For the love of food

Remembering Alan Watts’ food essay, ‘Murder in the Kitchen’

I don’t think many people are reading him these days, but one of my favorite essays about food is by Alan Watts, a guy who garnered his fame by writing about Buddhism, mostly the Zen variety. In an essay he called “Murder in the Kitchen,” Watts wrote about how misguided Americans are when it comes to their relationship with food, and most other elements of the material world, for that matter. Watts wrote the essay in the early 1970s, and it was first published in Playboy magazine, of all places, but it remains relevant even all these decades later, and it raises some enduring questions about how best to live out our time on this earthly sphere.

As a man and as a philosopher, Watts was a sensualist. He celebrated the physical and material present, and his essay laments the fact that most Americans seldom visit their lives at all, seldom take the time to be present in the present.
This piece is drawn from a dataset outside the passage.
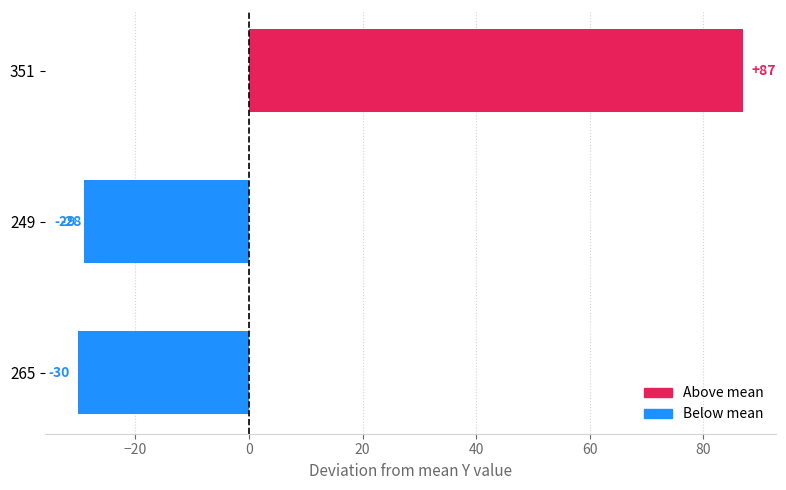

What is the difference between the second highest and minimum values?

2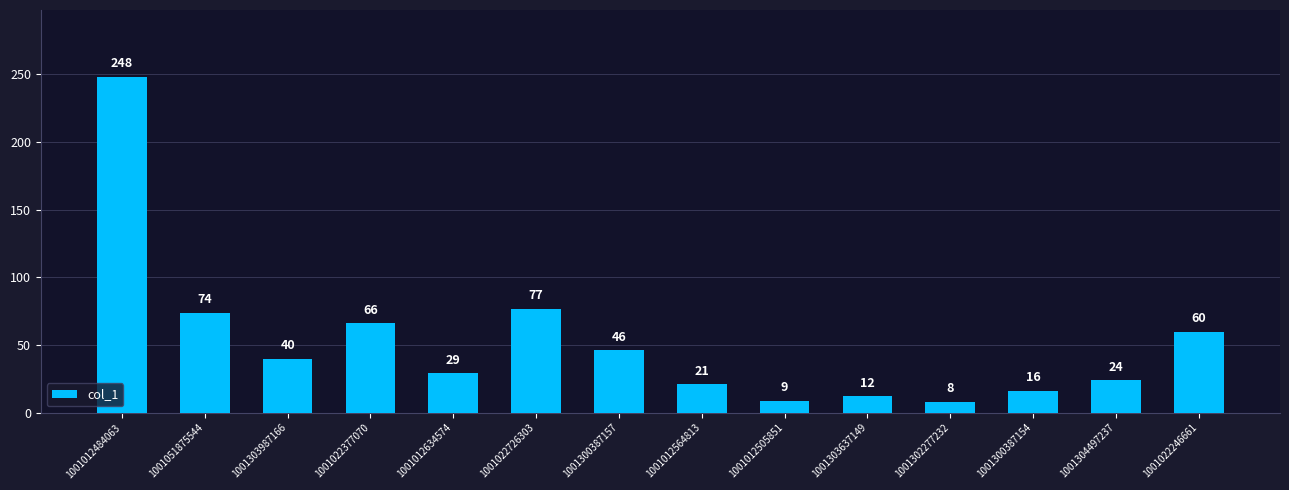

List the labels in order of value, largest first.

1001012484063, 1001022726303, 1001051875544, 1001022377070, 1001022246661, 1001300387157, 1001303987166, 1001012634574, 1001304497237, 1001012564813, 1001300387154, 1001303637149, 1001012505851, 1001302277232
Our failures to value and treasure the immediacy and sensuality of life’s joys lead us to a host of evils that contribute to the ruination of the world around us.

To offset the harm we do to sustain ourselves in a world where our continued existence is purchased through the death of other living things, Watts offers a few words of advice about minimizing the pain—to our consciences, to our fellow creatures and to the planet.

“Every form of life killed for food,” Watts wrote, “must be husbanded and cherished on the principle of ‘I love you so much I could eat you,’ from which it should follow that ‘I eat you so much that I love you.’ ”

If such words were heeded, we would not be strip-mining the oceans of their fisheries, and we would not be engaged in the myriad unnecessary cruelties routinely practiced in the factory farming of millions of chickens and pigs we consume each day.

Beyond the macro issues of food production, Watts also quotes the ancient Chinese philosopher Lin Yu Tang, who wrote: “If a chicken has been killed and it is not cooked properly, that chicken has died in vain.”

Watts wrote his essay—which really is worth reading in its entirety—not long after the Beatles did a world-wide telecast by satellite, the first of its kind, singing “All You Need Is Love” to a global audience of more than a million listeners. And though it may seem simplistic, and even simple minded, love is the answer. For Watts, and lots of others, that love begins in the kitchen, with the food we prepare and share with one another. Grow it with love, harvest it with love, prepare it with love and share it with love. It just may be our only hope

There is nothing more satisfying than cooking for people we love. As a writer, I spend far too much time in my head, but cooking requires that I be present in the moment, forces me to pay attention to the here and now. The tactility of slicing onions, the aroma of butter in the pan, the sound of stock bubbling on the stove, the color of peppers on the cutting board, the taste of salt on the tongue, all the senses brought to full life in that little triangle of space between the sink, the stove, and the refrigerator.

And then, when the chopping, slicing, stirring and blending are done, there is the pleasure of watching my grown daughters enjoying what I have made for them, accepting the offering of love that comes not through the abstraction of words, but through the sensual and material reality on the plates.

In the words of Watts, “a good cook broods over the range like a doting mother, or like an alchemist distilling the elixir of immortality from rare herbs … For the cook is, after all, a priest offering sacrifice, and the stove is an altar.”

All of which makes cooking devotional, makes eating a sacrament and a celebration. What we celebrate is love. Without it, consumption is empty, and life becomes self mockery.

So, the next time you find yourself tempted to just fling something into the microwave, think of the pleasures of the moment you’re squandering, and the life you’re wasting—yours, and those of the plants and animals whose lives were terminated to provide you these moments that might have offered more than fuel if you’d only taken the time to savor the time you have.